Today’s poor-credit consumer just isn’t the same; it could be your next door neighbor, your local plumber or even a college professor. While the typical profile of a credit- crunched consumer is an unemployed individual who displays a pattern of delinquency and defaulting on their loans, the recession has turned hard-working middle homeowners into today’s poor- credit consumers.
A recent white paper by Spireon, a company specializing in collateral management systems (CMS), discusses how the profile of a credit-challenged consumer looking to purchase a vehicle has changed in today’s economic down turn and how its up- kicked the re-birth of subprime loans.
Due to the recession, many consumers’ credit scores were destroyed after they were forced into bankruptcy. But despite what their credit scores indicate, the majority of these consumers are responsible middle class homeowners. Now, as the economy begins to recovery, these credit-challenged consumers are improving their finances but unfortunately are still burdened with low FICO scores that prevent them from getting traditional auto loans. In order to meet the needs of the new segment of poor-credit consumers, lenders are starting to offer more subprime loans.
As the economy slowly recovers, more and more consumers are purchasing vehicles. An increase in automotive financing has also emerged. In fact, in 2013 lenders are expected to start loosening their credit standards to help maintain growth in the auto finance market, according to DBRS a credit rating research firm. Couple an increase in vehicle sales with an increase in automotive financing, and you have the resurgence of subprime auto loans.
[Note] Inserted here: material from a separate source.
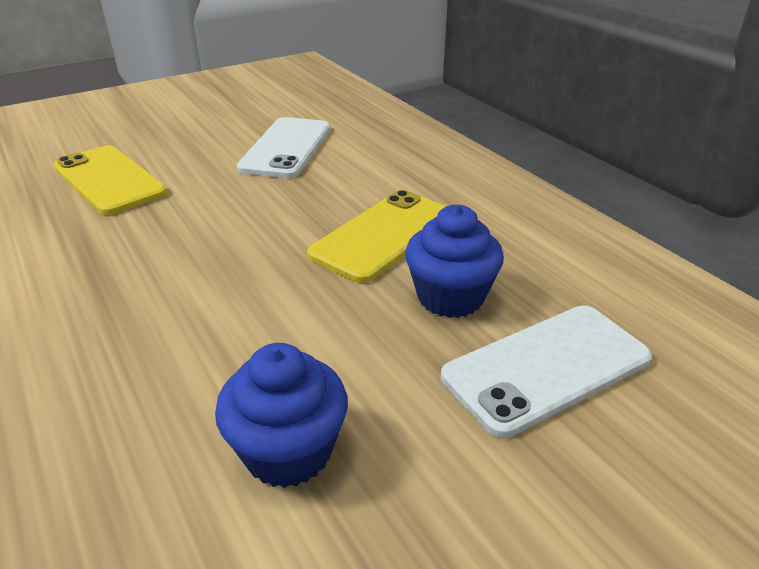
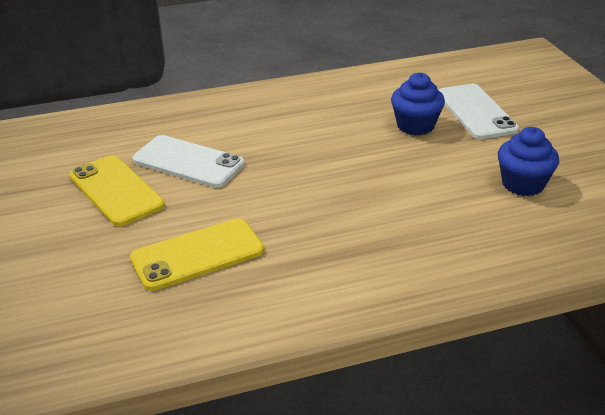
camera: 75 degrees left, 0 degrees up
yellow phone [307,190,446,283] -> yellow phone moved to [69,155,165,226]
This trend has grown tremendously over the past year. According to a recent study by Experian, there has been an 18 percent increase in subprime financing for new vehicle purchases and close to a 40 percent increase in deep subprime lending to customers with 600 FICO scores and lower. Borrowers with low credit scores looking to purchase a vehicle are no longer denied loans, instead they are being offered subprime loans.